しかしながら、広告の効果はともかく、実感する世相への波及効果はいかがなものであろうか。雰囲気は伝わるのだが、いずれも底の浅い一過性の理念として言葉だけが一人歩きして、やがて手垢にまみれて消えているのが現状のような気がする。
例えば、「地球にやさしい」という壮大なテーマを詠うならば、そこではまず地球温暖化防止が最優先であり、そのために二酸化炭素や化学物質フロンなどによる「温室効果」のメカニズムを究明し、もたらされる様々な悪影響①水資源の渇水化②自然生態系における動植物の危機③農作物の減少などに対して果敢な防止策を講じなければならないはずで、単なる言葉遊びで済まされる問題ではない。

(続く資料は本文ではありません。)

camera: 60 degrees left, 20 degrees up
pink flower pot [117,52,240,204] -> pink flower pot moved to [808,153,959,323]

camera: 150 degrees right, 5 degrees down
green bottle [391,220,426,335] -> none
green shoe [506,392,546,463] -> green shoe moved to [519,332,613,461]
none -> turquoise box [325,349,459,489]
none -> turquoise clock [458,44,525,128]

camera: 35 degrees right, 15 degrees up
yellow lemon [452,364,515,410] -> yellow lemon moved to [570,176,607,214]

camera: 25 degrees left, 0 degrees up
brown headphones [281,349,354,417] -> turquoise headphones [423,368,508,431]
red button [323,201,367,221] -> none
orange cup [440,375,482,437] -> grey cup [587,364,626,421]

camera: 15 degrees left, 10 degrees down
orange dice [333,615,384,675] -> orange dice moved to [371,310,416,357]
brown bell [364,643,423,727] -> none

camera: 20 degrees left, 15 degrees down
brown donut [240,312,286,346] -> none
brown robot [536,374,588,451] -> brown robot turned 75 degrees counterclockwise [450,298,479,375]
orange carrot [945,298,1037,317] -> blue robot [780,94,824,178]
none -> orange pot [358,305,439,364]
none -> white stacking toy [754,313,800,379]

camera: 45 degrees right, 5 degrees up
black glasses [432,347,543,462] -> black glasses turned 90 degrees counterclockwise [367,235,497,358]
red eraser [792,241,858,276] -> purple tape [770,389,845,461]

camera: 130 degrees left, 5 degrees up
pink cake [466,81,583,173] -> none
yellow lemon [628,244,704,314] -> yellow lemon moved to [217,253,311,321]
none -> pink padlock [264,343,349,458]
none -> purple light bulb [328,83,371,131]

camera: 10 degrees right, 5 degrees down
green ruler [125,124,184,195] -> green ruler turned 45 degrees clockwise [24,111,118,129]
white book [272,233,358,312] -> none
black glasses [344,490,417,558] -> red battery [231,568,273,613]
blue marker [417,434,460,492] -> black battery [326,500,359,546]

同じに、「動物にやさしい」即ち動物愛護についても然りである。確かに、今、多くの人々の間で「動物愛護」が情熱的に語られている。しかし、実態においてはその普及啓発に携わる者として内心いささか忸怩(じくじ)たる思いがある。
それは一つには、物言えぬ動物に深く慈しみをかけているのだが、何故か近隣の人々とコミュニケーションができずにができが隔絶し、ひたすら動物にのめりこんでいるヒトがいる。二つには、動物愛護を標榜し懸命に活動しているのだが、かたわらで常に他団体や行政との確執に明け暮れている任意のグループがある。いずれもが、動物には極めてやさしいのだが、人にはやさしくないのである。
その結果、人と動物の関わりに関するわが国で唯一の立法措置である「動物の愛護及び管理に関する法律」の目的“動物を愛護する気風を招来し、生命尊重、友愛及び平和の情操の滋養に資する(一部抜粋)”に理解と関心を広めることにブレーキをかけてしまう。ジレンマにおそわれ深く悩む所以である。
ペットの存在に対する飼い主のイメージを一言で表すと、大半の人は「家族の一員」と答えている。ならば当然「社会の一員」でもある。動物へのやさしさをアピールするのならば、まず身の回りの人間関係に十分な配慮をし、適正な飼育を心がけることである。